# Research in Machine Learning

**I. Robustness of deep neural networks. **In colaboration with E. Pauwels and V. Magron we want to analyze the robustness of deep neural networks with respect to noise in the input. Recent works have considered semidefinite relaxations to address this robustness issue for RELU neural networks. In fact this relaxation is the first level of the Moment-SOS hierarchy that we have developed and we claim that we can improve such analysis by solving higher-level semidefinite relaxations of the hierarchy. Indeed the scalability issue of the Moment-SOS hierarchy can be overcome for certain types of neural nets (e.g. RELU, but not only) by implementing an adequate ``sparse" version of the hierarchy. The same methodology can also be used to provide certified upper bounds on the Lipschitz constant of Deep Neural Nets.

**II. The Christoffel function for ML. ** This research is done mainly in collaboration with Edouard Pauwels (IMT, Toulouse) and more recently also with Mihai Putinar (University of California, Santa Barbara). The ultimate goal is to promote the Christoffel function as a new and promising tool for some important applications in Machine Learning (ML) and Data Analysis (e.g. data representation and encoding, outlier detection, density estimation). Our foundational approach is summarized in the three papers:

- Lasserre J.B., Pauwels E. The empirical Christoffel function with applications in data analysis, Adv. Comp. Math. 45 (2019), pp. 1439--1468
- Pauwels E., Putinar M., Lasserre J.B. Data analysis from empirical moments and the Christoffel function, Found. Comp. Math., to appear in 2020
- Lasserre J.B., Pauwels E. Sorting out typicality with the inverse moment matrix SOS polynomial, Proceedings of NIPS 2016, Barcelona 2016, arXiv:1606.03858

We started from a simple and striking observation. First we draw a cloud of 2-D points and built up the empirical moment matrix M_{d}_{ }(with moments up to order "2d") associated witht the points of the cloud. Then we built up the SOS polynomial x -> c_{d}(x) of degree "2d" whose associated Gram matrix is the inverse of M_{d }. Then one readily observes that the level sets of c_{d }capture the shape of the cloud quite well even for small "d"! When µ is a measure with compact support K and with a density f w.r.t. the Lebesgue measure on K, then the reciprocal of c_{d }is the Christoffel function, well-known in approximation theory. For instance when K has a simple geometry (a box, ellipsoid, simplex) then it is well-known that 1/c_{d}(x) converges pointwise to the density f "times" an equilibrium density, intrinsic to K, for x in K, and converges to zero for x outside K.

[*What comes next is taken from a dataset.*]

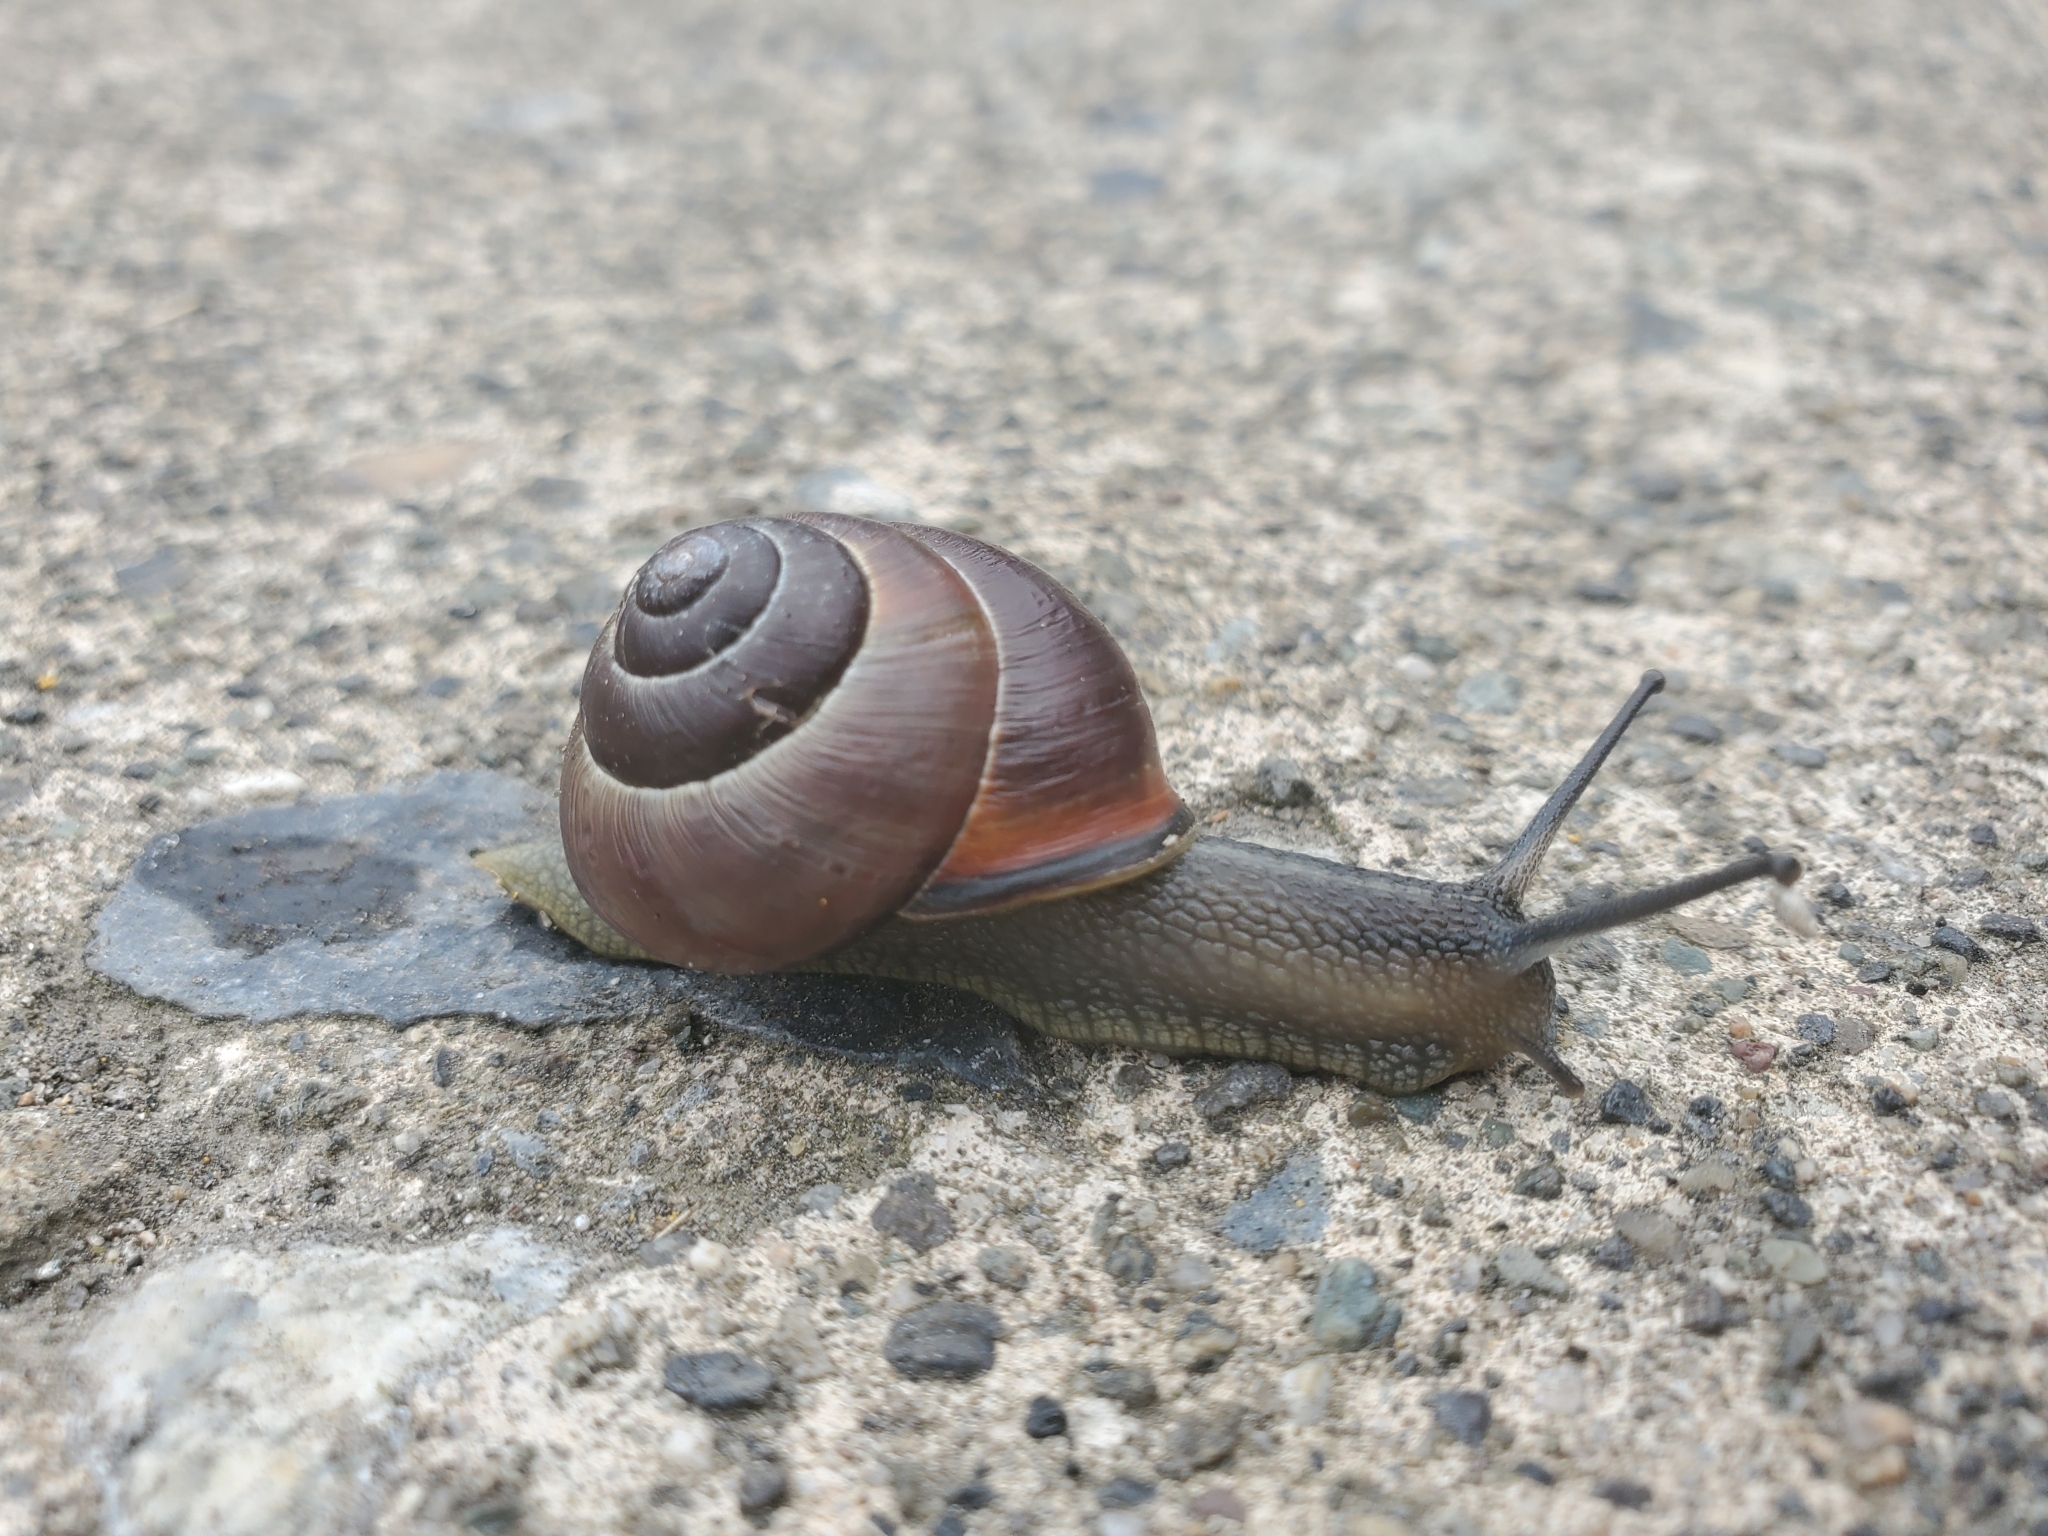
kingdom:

Therefore, somehow the Christoffel function identifies the support of K. What is striking is how well this happens (even for small "d") for the Christoffel function associated with an empirical measure on a cloud of points drawn from an unknown distribution µ. Also it is worth noticing that the empirical moment matrix M_{d} is quite easy to construct and to invert (modulo the dimension), and with *no* optimization process involved! This should make c_{d}(x) an appealing and easy to use tool in some important applications of Machine Learning (ML) and statistics. For instance we have already shown that it has a remarkable efficiency in e.g. outlier detection and estimation of density. In addition, if the cloud of points is on a manifold then the kernel of M_{d }contains a lot of information that can be used, e.g., to learn the dimension of the manifod when it has an algebraic boundary, with relatively little effort compared to more sophisticated methods of the literature.